As demonstrated at UNOC3, a renewed and increasingly coordinated civil society movement, alongside government-led pledges is driving progress across the Mediterranean. Yet the question remains: what more is needed to transform political promises into lasting action—and how can industries be brought meaningfully into the process to accelerate change? With just five years left to meet 2030 targets, and in a region grappling with geopolitical instability and eroding international norms globally, the urgency for cooperation is genuinely pressing.

The darker takeaway from UNOC3 is uncomfortable: unless states urgently tighten controls on industrial fishing vessels and increase marine protection, momentum for change in the Mediterranean, like other seas and oceans, risks stalling.
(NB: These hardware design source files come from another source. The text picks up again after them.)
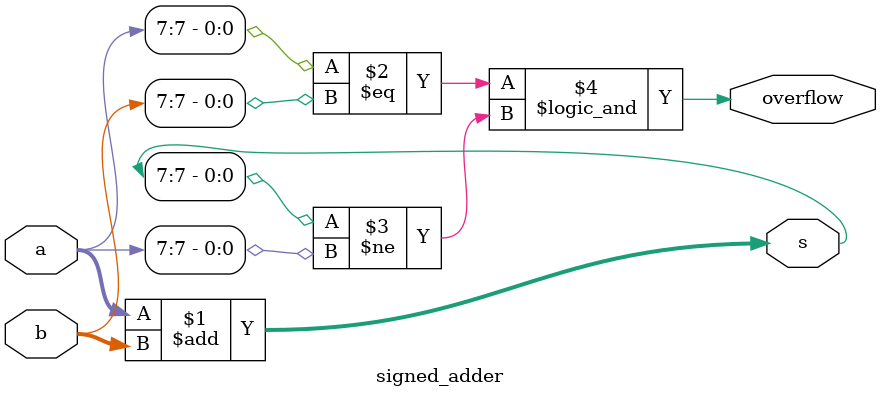
<source format=v>

module signed_adder(input [7:0] a,
    input [7:0] b,
    output [7:0] s,
    output overflow
); 

// The numbers a and b are added to the output s. 
// assign the occurence of the signed overflow of a and b to the output overflow.
// a signed overflow occurs if the most significant bits of a and b are low and the most significant bit of s is high
// a signed overflow may also occur if the most significant bits of a and b are high and the most significant bit of s is low


assign s = a + b;
assign overflow = (a[7] == b[7]) && (s[7] != a[7]);


endmodule

</source>
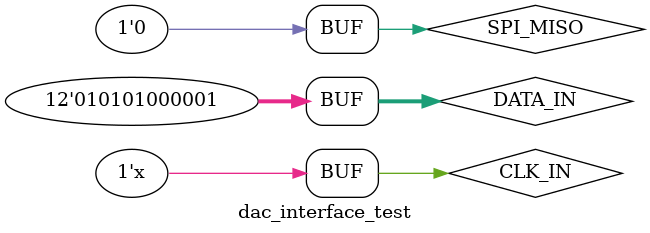
<source format=v>
`timescale 1ns / 1ps


module dac_interface_test;

	// Inputs
	reg CLK_IN = 0;;
	reg [11:0] DATA_IN;
	reg SPI_MISO;

	// Outputs
	wire SPI_MOSI;
	wire SPI_SCK;
	wire DAC_CS;
	wire DAC_CLR;

	// Instantiate the Unit Under Test (UUT)
	dac_interface uut (
		.CLK_IN(CLK_IN), 
		.DATA_IN(DATA_IN), 
		.SPI_MISO(SPI_MISO), 
		.SPI_MOSI(SPI_MOSI), 
		.SPI_SCK(SPI_SCK), 
		.DAC_CS(DAC_CS), 
		.DAC_CLR(DAC_CLR)
	);

    always begin
        #10        
        CLK_IN = ~CLK_IN;
    end

	initial begin
		// Initialize Inputs
		DATA_IN = 0;
		SPI_MISO = 0;

		// Wait 100 ns for global reset to finish
		#1000;
        
		// Add stimulus here
        DATA_IN = 11'b10101000001;
        
        #4000;
	end
      
endmodule


</source>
Most delegates agree that the fishing sector is essential to gaining support for the Mediterranean to meet its 30×30 goals, yet their voices at UNOC3 where not sufficiently represented.

“The real test is not what we said here in Nice,” says Li Junhua, the United Nations Under Secretary General for Economic and Social Affairs and chair of UNOC3, “but what we do next.”
Mediterranean stakeholders are no longer waiting for the next steps, they are in it. What happens now, and over the coming year in particular, will show whether pledges made in Nice truly mark a turning point for the Med Sea or if it will remain trapped in its current cycle of overlapping stressors.

French Ambassador Olivier Poivre d’Arvor, special envoy for ocean affairs, put it bluntly: “If we are not nice to the Ocean, the Ocean will not be nicer to us.”